• [DATA SECTION]:
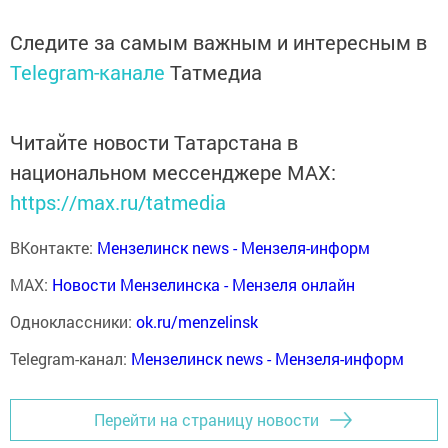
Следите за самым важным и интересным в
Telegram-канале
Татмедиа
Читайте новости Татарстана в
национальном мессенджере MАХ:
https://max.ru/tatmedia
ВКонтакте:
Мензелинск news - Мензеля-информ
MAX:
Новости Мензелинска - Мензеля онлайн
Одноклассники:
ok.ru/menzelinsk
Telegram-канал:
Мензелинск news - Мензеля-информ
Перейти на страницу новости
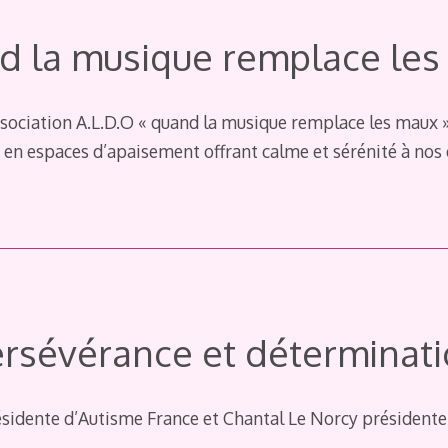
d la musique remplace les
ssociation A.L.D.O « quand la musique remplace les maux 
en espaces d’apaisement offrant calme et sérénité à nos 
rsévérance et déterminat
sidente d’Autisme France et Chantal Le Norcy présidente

==

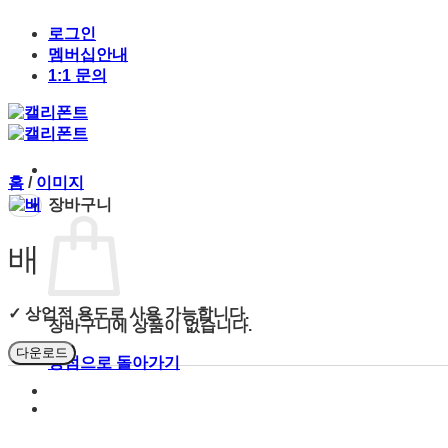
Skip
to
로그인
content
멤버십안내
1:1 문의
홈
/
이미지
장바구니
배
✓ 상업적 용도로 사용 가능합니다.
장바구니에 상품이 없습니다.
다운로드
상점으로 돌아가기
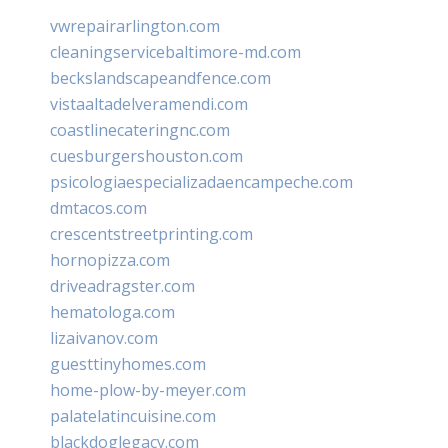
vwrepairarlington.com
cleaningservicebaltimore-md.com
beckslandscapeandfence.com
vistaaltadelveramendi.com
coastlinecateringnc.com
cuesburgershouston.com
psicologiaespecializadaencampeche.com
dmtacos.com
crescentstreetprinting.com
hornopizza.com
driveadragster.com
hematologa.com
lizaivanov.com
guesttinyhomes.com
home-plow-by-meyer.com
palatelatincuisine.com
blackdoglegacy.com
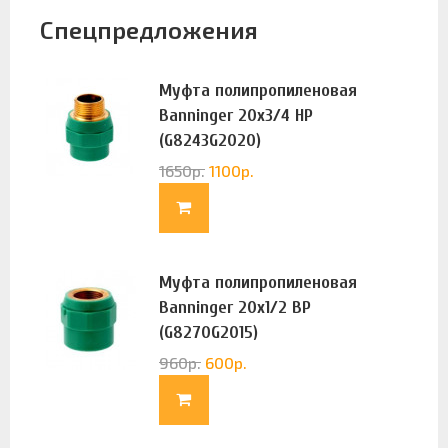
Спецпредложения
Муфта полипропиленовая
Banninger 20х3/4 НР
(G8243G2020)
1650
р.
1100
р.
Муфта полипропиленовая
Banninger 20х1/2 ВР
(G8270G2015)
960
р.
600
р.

• [TASK INSTRUCTIONS]:
Only the lines above from the one with "en espaces d’apaisement" up to and including the one with "sidente d’Autisme France" should be repeated, exactly as written.

• [SOLUTION]:
en espaces d’apaisement offrant calme et sérénité à nos 
rsévérance et déterminat
sidente d’Autisme France et Chantal Le Norcy présidente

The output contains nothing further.